The sharpness of the left turn strikes me as a major crux. Some (most?) alignment proposals seem to rely on developing an AI just a bit smarter than humans but not yet dangerous. (An implicit assumption here may be that intelligence continues to develop in straight lines.) The sharp left turn model implies this sweet spot will pass by in the blink of an eye. (An implicit assumption here may be that there are discrete leaps.) Interesting to note that Nate explicitly says RSI is not a core part of his model. I’d like to see more arguments on both sides of this debate.
Corrigibility is a repeller. Human values aren’t a repeller, but they’re a very narrow target to hit.
In the sense of moving a system towards many possible goals? But I think in a more appropriate space (where the aiming should take place) it’s again an attractor. Corrigibility is not a goal, a corrigible system doesn’t necessarily have any well-defined goals, traditional goal-directed agents can’t be corrigible in a robust way, and it should be possible to use it for corrigibility towards corrigibility, making this aspect stronger if that’s what the operators work towards happening.
More generally, non-agentic aspects of behavior can systematically reinforce non-agentic character of each other, preventing any opposing convergent drives (including the drive towards agency) from manifesting if they’ve been set up to do so. Sufficient intelligence/planning advantage pushes this past exploitability hazards, repelling selection theorems, even as some of the non-agentic behaviors might be about maintaining specific forms of exploitability.

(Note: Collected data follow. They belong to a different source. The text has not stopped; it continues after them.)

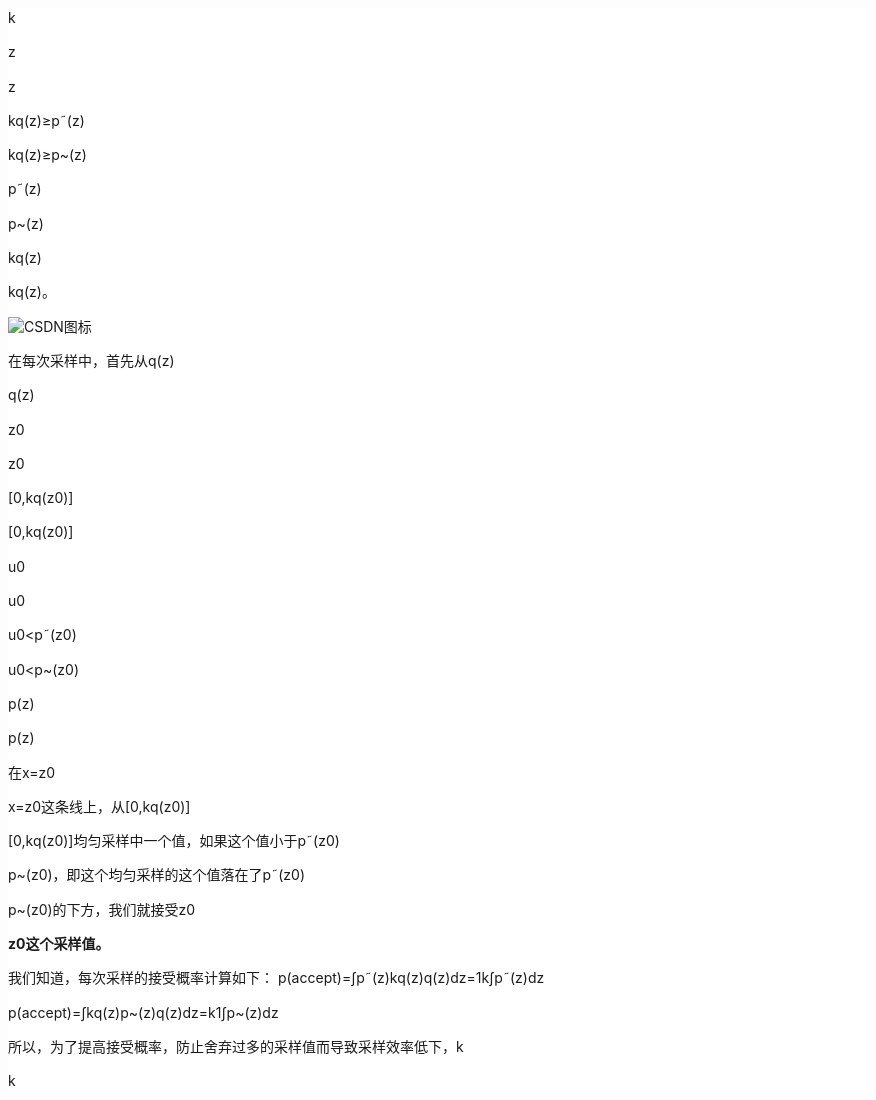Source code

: k

z

z

kq(z)≥p˜(z)

kq(z)≥p~(z)

p˜(z)

p~(z)

kq(z)

kq(z)。

 ![CSDN图标](https://images2015.cnblogs.com/blog/1042406/201703/1042406-20170327143755811-993574578.png)  

在每次采样中，首先从q(z)

q(z)

z0

z0

[0,kq(z0)]

[0,kq(z0)]

u0

u0

u0&lt;p˜(z0)

u0<p~(z0)

p(z)

p(z)

在x=z0

x=z0这条线上，从[0,kq(z0)]

[0,kq(z0)]均匀采样中一个值，如果这个值小于p˜(z0)

p~(z0)，即这个均匀采样的这个值落在了p˜(z0)

p~(z0)的下方，我们就接受z0

**z0这个采样值。**

我们知道，每次采样的接受概率计算如下：
 p(accept)=∫p˜(z)kq(z)q(z)dz=1k∫p˜(z)dz

p(accept)=∫kq(z)p~(z)q(z)dz=k1∫p~(z)dz

所以，为了提高接受概率，防止舍弃过多的采样值而导致采样效率低下，k

k
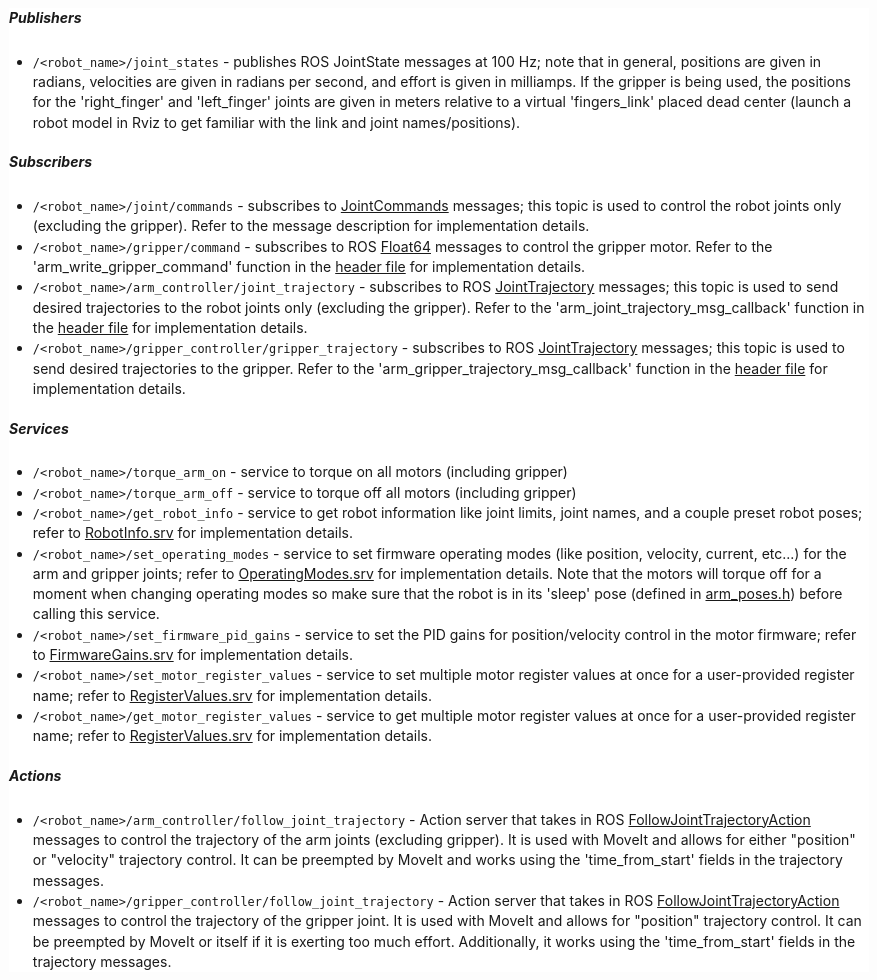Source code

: ##### Publishers
- `/<robot_name>/joint_states` - publishes ROS JointState messages at 100 Hz; note that in general, positions are given in radians, velocities are given in radians per second, and effort is given in milliamps. If the gripper is being used, the positions for the 'right_finger' and 'left_finger' joints are given in meters relative to a virtual 'fingers_link' placed dead center (launch a robot model in Rviz to get familiar with the link and joint names/positions).

##### Subscribers
- `/<robot_name>/joint/commands` - subscribes to [JointCommands](msg/JointCommands.msg) messages; this topic is used to control the robot joints only (excluding the gripper). Refer to the message description for implementation details.
- `/<robot_name>/gripper/command` - subscribes to ROS [Float64](http://docs.ros.org/melodic/api/std_msgs/html/msg/Float64.html) messages to control the gripper motor. Refer to the 'arm_write_gripper_command' function in the [header file](include/interbotix_sdk/arm_obj.h) for implementation details.
- `/<robot_name>/arm_controller/joint_trajectory` - subscribes to ROS [JointTrajectory](http://docs.ros.org/melodic/api/trajectory_msgs/html/msg/JointTrajectory.html) messages; this topic is used to send desired trajectories to the robot joints only (excluding the gripper). Refer to the 'arm_joint_trajectory_msg_callback' function in the [header file](include/interbotix_sdk/arm_obj.h) for implementation details.
- `/<robot_name>/gripper_controller/gripper_trajectory` - subscribes to ROS [JointTrajectory](http://docs.ros.org/melodic/api/trajectory_msgs/html/msg/JointTrajectory.html) messages; this topic is used to send desired trajectories to the gripper. Refer to the 'arm_gripper_trajectory_msg_callback' function in the [header file](include/interbotix_sdk/arm_obj.h) for implementation details.

##### Services
- `/<robot_name>/torque_arm_on` - service to torque on all motors (including gripper)
- `/<robot_name>/torque_arm_off` - service to torque off all motors (including gripper)
- `/<robot_name>/get_robot_info` - service to get robot information like joint limits, joint names, and a couple preset robot poses; refer to [RobotInfo.srv](srv/RobotInfo.srv) for implementation details.
- `/<robot_name>/set_operating_modes` - service to set firmware operating modes (like position, velocity, current, etc...) for the arm and gripper joints; refer to [OperatingModes.srv](srv/OperatingModes.srv) for implementation details. Note that the motors will torque off for a moment when changing operating modes so make sure that the robot is in its 'sleep' pose (defined in [arm_poses.h](include/interbotix_sdk/arm_poses.h)) before calling this service.
- `/<robot_name>/set_firmware_pid_gains` - service to set the PID gains for position/velocity control in the motor firmware; refer to [FirmwareGains.srv](srv/FirmwareGains.srv) for implementation details.
- `/<robot_name>/set_motor_register_values` - service to set multiple motor register values at once for a user-provided register name; refer to [RegisterValues.srv](srv/RegisterValues.srv) for implementation details.
- `/<robot_name>/get_motor_register_values` - service to get multiple motor register values at once for a user-provided register name; refer to [RegisterValues.srv](srv/RegisterValues.srv) for implementation details.

##### Actions
- `/<robot_name>/arm_controller/follow_joint_trajectory` - Action server that takes in ROS [FollowJointTrajectoryAction](http://docs.ros.org/electric/api/control_msgs/html/msg/FollowJointTrajectoryAction.html) messages to control the trajectory of the arm joints (excluding gripper). It is used with MoveIt and allows for either "position" or "velocity" trajectory control. It can be preempted by MoveIt and works using the 'time_from_start' fields in the trajectory messages.
- `/<robot_name>/gripper_controller/follow_joint_trajectory` - Action server that takes in ROS [FollowJointTrajectoryAction](http://docs.ros.org/electric/api/control_msgs/html/msg/FollowJointTrajectoryAction.html) messages to control the trajectory of the gripper joint. It is used with MoveIt and allows for "position" trajectory control. It can be preempted by MoveIt or itself if it is exerting too much effort. Additionally, it works using the 'time_from_start' fields in the trajectory messages.
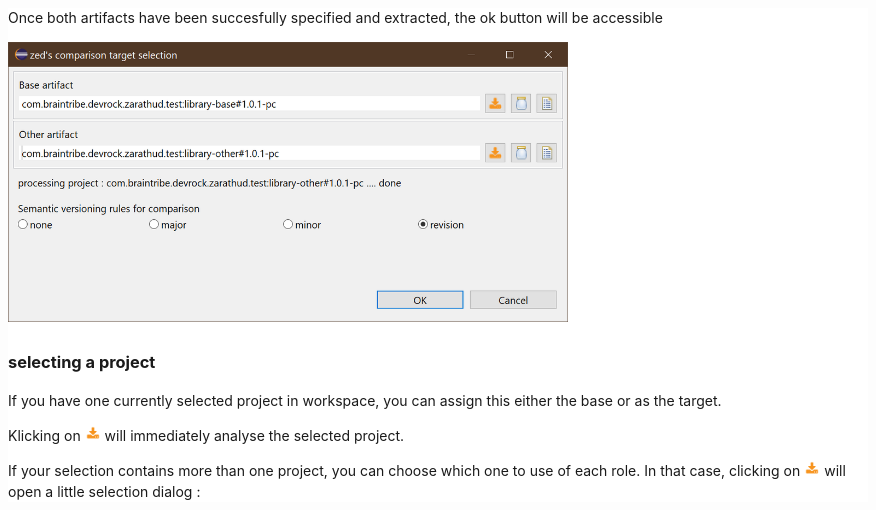 
Once both artifacts have been succesfully specified and extracted, the ok button will be accessible

<style>
    img[alt=done-selection] {
        width: 40em;
    }
</style>

![done-selection](./images/comparison.select.4.png "done selection")


### selecting a project 
If you have one currently selected project in workspace, you can assign this either the base or as the target. 

Klicking on  ![icon](./images/open.artifact.png "project") will immediately analyse the selected project. 


If your selection contains more than one project, you can choose which one to use of each role. In that case, clicking on  ![icon](./images/open.artifact.png "project") will open a little selection dialog : 


<style>
    img[alt=workspace-selection] {
        width: 30em;
    }
</style>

As optimization pressure is applied the AI becomes more capable. In particular it will develop a more detailed model of people and their values. So it seems to me there is actually a basin around schemes like CEV which course correct towards true human values.
This of course doesn’t help with corrigibility.
Yes. :) A thing I considered including in my comment (but left out) is ‘capabilities are the Grand Canyon; alignment with human values is a teacup’.
In both cases, something can land partway in the basin and then roll the rest of the way down. But it’s easier to hit the target ‘anywhere inside the Grand Canyon’ than to hit the target ‘anywhere inside the teacup’.
(And, at risk of mixing the metaphors way too much: if something rapidly rolls down a slope in the Grand Canyon, and it’s carrying a teacup, the teacup is likely to break. I.e., insofar as your pre-left-turn system was aligned, the huge changes involved in rolling down the Grand Canyon are likely to break your guarantees. Human values are a narrow target to hit, and the sharp left turn is an extreme change that makes it hard to preserve fragile targets like that by default.)
Corrigibility is like… a mountain with an empty swimming pool at the top? If you can land in the pool, you’ll tend to stay there, and it’s easy to roll from the shallow end of the pool to the deep end. And the pool seems like a much easier target to hit than the teacup. But if you miss the pool, you’ll slide all the way down the mountain.
Also, the swimming pool is lined with explosives that are wired to blow up whenever you travel deeper into the Grand Canyon.
(OK, maybe some metaphors are not meant to be mixed...)
The best resource that I have found on why corrigibility is so hard is the arbital post, are there other good summaries that I should read?
Not an answer, but I think of “adversarial coherence” (the agent keeps optimizing for the same utility function even under perturbations by weaker optimizing processes, like how humans will fix errors in building a house or AlphaZero can win a game of Go even when an opponent tries to disrupt its strategy) as a property that training processes could select for. Adversarial coherence and corrigibility are incompatible.